Orvid commented Sep 11, 2013

Any chance you have a large enum that I could use to test another version of the NoDuplicates template? It would be a bit slower, but should be quite a bit easier on the memory usage, due to the fact only 1 template would be instantiated, rather than 4-5 for every enum member. Also, any suggestion the number of elements at which I should switch between the faster, more memory intensive implementation, and the slower, less memory intensive implementation?

@monarchdodra
Copy link
Collaborator Author

It would be a bit slower, but should be quite a bit easier on the memory usage, due to the fact only 1 template would be instantiated, rather than 4-5 for every enum member. Also, any suggestion the number of elements at which I should switch between the faster, more memory intensive implementation, and the slower, less memory intensive implementation?

I'm unsure, you'd have to weight time/memory for both implementations, but it's kind of hard, since we are talking about a compile time function.

Any chance you have a large enum that I could use to test another version of the NoDuplicates template?
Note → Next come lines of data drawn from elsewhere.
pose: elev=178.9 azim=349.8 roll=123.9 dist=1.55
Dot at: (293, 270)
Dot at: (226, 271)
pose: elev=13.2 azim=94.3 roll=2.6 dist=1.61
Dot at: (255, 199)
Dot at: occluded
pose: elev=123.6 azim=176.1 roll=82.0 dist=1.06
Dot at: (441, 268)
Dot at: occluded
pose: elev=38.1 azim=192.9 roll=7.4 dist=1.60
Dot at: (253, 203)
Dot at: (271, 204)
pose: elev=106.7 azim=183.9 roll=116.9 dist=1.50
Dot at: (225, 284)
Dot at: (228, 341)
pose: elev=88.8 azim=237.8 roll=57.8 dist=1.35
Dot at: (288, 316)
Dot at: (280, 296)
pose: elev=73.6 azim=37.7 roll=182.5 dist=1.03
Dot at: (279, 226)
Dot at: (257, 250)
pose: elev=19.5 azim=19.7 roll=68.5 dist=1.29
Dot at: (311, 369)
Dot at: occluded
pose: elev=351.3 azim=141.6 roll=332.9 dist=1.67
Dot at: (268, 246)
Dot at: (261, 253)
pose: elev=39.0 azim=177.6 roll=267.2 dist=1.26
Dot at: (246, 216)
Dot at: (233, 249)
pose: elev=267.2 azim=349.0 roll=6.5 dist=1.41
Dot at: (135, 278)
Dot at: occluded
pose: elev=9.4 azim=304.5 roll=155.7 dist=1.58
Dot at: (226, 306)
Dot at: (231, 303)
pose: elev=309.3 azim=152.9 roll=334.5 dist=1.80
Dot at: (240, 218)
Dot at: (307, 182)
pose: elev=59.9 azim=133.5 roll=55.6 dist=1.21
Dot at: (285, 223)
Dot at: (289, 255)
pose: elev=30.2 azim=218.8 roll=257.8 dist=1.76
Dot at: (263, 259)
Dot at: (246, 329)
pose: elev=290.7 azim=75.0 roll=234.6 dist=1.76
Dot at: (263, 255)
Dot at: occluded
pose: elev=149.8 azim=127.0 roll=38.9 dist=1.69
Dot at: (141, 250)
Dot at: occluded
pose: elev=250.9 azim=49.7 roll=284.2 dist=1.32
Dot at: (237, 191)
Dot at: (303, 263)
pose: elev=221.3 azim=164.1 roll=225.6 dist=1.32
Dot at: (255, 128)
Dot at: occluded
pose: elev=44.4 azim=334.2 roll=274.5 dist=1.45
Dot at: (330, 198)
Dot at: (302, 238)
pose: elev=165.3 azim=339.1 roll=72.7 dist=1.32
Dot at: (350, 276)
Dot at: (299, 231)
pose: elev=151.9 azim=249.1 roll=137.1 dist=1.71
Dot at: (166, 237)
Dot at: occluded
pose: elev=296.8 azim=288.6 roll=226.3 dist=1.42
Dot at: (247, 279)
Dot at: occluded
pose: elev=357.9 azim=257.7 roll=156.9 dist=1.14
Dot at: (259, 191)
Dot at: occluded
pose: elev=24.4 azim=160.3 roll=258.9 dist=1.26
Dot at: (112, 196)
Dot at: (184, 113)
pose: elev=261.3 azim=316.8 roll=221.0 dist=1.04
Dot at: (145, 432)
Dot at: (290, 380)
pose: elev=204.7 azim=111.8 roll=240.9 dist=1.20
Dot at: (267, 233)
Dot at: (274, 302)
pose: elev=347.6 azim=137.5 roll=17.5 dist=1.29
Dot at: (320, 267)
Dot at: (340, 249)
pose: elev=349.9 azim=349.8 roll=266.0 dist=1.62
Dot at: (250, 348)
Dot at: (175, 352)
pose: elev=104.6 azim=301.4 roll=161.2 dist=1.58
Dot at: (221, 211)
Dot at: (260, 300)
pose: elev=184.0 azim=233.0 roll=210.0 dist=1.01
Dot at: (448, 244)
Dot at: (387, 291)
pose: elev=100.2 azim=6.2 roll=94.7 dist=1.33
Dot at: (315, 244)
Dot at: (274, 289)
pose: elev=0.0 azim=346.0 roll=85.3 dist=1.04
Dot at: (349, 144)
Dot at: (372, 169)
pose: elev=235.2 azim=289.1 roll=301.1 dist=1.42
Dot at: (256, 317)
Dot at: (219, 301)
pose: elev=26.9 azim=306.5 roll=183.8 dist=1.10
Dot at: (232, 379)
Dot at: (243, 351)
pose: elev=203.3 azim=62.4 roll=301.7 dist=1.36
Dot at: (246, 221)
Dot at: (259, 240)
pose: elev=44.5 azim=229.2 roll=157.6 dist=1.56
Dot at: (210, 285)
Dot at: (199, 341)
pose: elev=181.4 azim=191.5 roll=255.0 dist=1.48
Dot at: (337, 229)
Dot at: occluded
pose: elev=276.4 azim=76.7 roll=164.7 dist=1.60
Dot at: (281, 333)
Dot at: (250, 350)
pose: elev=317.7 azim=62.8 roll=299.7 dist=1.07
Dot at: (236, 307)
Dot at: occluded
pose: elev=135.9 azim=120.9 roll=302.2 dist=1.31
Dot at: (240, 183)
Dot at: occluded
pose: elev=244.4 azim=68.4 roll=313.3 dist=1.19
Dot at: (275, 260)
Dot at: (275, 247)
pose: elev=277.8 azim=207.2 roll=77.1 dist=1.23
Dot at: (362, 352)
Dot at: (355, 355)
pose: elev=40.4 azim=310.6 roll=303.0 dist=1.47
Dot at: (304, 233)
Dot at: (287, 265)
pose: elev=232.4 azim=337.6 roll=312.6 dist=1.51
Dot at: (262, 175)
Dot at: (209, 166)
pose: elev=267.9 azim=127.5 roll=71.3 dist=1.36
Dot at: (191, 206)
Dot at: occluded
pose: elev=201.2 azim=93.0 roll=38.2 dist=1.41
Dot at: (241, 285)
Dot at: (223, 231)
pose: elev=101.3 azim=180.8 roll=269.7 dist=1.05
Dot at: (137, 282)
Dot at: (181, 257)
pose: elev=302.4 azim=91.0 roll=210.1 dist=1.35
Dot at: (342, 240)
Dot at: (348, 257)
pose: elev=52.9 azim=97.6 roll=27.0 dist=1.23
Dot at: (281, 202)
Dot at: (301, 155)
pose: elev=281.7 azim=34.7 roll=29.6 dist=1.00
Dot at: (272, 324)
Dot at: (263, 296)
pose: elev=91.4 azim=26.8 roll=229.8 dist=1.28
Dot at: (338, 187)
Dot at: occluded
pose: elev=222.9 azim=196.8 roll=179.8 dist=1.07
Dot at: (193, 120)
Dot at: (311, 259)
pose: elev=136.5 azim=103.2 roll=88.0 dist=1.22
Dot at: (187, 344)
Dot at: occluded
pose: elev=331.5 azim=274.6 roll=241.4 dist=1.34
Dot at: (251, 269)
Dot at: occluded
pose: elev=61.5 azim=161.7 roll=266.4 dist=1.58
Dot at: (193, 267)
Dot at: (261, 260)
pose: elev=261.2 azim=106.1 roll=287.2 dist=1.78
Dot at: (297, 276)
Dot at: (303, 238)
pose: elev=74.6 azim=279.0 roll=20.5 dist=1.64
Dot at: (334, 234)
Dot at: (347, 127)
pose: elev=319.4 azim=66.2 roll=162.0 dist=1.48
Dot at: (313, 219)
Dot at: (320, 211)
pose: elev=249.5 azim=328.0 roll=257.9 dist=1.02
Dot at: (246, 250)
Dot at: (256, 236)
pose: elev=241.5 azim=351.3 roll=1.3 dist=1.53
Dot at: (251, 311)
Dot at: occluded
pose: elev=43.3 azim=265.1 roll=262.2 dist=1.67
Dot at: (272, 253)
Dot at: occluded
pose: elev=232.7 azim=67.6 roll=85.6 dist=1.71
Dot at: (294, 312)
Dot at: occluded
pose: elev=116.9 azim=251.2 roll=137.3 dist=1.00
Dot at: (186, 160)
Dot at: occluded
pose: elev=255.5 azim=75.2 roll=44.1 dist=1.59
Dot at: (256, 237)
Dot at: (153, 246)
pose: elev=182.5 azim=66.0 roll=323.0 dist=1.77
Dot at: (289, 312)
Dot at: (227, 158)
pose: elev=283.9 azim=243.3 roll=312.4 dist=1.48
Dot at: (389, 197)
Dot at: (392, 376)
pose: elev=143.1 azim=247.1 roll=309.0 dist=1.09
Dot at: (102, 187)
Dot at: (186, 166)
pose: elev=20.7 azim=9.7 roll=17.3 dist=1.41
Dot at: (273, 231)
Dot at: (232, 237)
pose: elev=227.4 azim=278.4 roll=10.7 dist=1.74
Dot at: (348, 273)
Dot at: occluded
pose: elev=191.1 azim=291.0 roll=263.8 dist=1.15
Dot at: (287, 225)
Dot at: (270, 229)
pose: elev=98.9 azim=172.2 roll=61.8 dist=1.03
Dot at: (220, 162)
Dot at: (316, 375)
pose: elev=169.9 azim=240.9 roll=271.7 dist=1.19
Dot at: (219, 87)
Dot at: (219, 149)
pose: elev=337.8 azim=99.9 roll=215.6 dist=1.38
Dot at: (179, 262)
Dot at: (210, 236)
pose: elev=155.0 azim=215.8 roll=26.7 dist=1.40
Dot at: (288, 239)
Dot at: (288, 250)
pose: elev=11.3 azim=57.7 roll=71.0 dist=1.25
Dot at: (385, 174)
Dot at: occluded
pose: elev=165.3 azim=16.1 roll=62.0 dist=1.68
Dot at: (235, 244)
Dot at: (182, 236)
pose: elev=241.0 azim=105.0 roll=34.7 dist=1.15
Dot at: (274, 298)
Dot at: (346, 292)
You can try this one mixin(format("enum IDs\n{\n%( ID%03s,\n%|%)}", iota(0, 200)));

It has no actual duplicates, but that shouldn't be a problem, since it needs to be processed fast too.

@Orvid
Copy link
Contributor

Orvid commented Sep 11, 2013

Well, so far I have it so that, provided there are no duplicate values, you can have as many values as EnumMembers allows (dmd actually dies thinking it's a recursive template instantiation if the enum has more than 496 members), but for enums with multiple values that are the same, I'm still trying to work through the memory issues. (I'm using DPaste #A3BCD5BB as my testbed)

@ghost
Copy link

ghost commented Sep 11, 2013

It seems like most of those traits that end up using GenericEraseAll are memory intensive.

Btw, you've changed the switch into a series of if statements. This now improves memory usage at compile-time, but what happens with performance at runtime? I hope the compiler is smart enough to optimize this and turn it into a switch table in the optimizer.

@JakobOvrum
Copy link
Contributor

I wrote a NoDuplicates specialized for expression tuples with a common element type (which is the case when used on the result of EnumMembers) that uses a CTFE function supported by an AA to do the actual operation (then toTypeTuple at the result to turn it back into a tuple), and with some preliminary testing it looks to have performance benefits, at least for certain cases. I'll do more testing once I have time, but in the meantime, here's the code:

import std.traits : CommonType;

private CommonType!values[] auto noDuplicates(values...)()
{
    auto asArray = [values]; // relies on values having a common type
    alias Key = typeof(asArray[0]);

    bool[Key] foundSet; // In lieu of a hash set
    Key[] result; // foundSet.keys not used because it does not preserve order

    foreach(ref value; asArray)
    {
        if(value !in foundSet)
        {
            foundSet[value] = true;
            result ~= value;
        }
    }

    return result;
}

// TODO: does not account for invalid AA keys. What are the current rules
// on key types?
template NoDuplicates(values...) if(!is(CommonType!values == void))
{
    alias NoDuplicates = toTypeTuple!(noDuplicates!values());
}

edit:

Oh, and I was testing on 2.063 and encountered a "recursive alias" error when noDuplicates was nested in NoDuplicates, so that's why there are two templates.

edit2:

The auto after the return type of noDuplicates is because the proper return type was commented out for a while; it's not supposed to be there. That's also why Key isn't simply typeof(return), which it should be.

@monarchdodra
Copy link
Collaborator Author

It seems like most of those traits that end up using GenericEraseAll are memory intensive.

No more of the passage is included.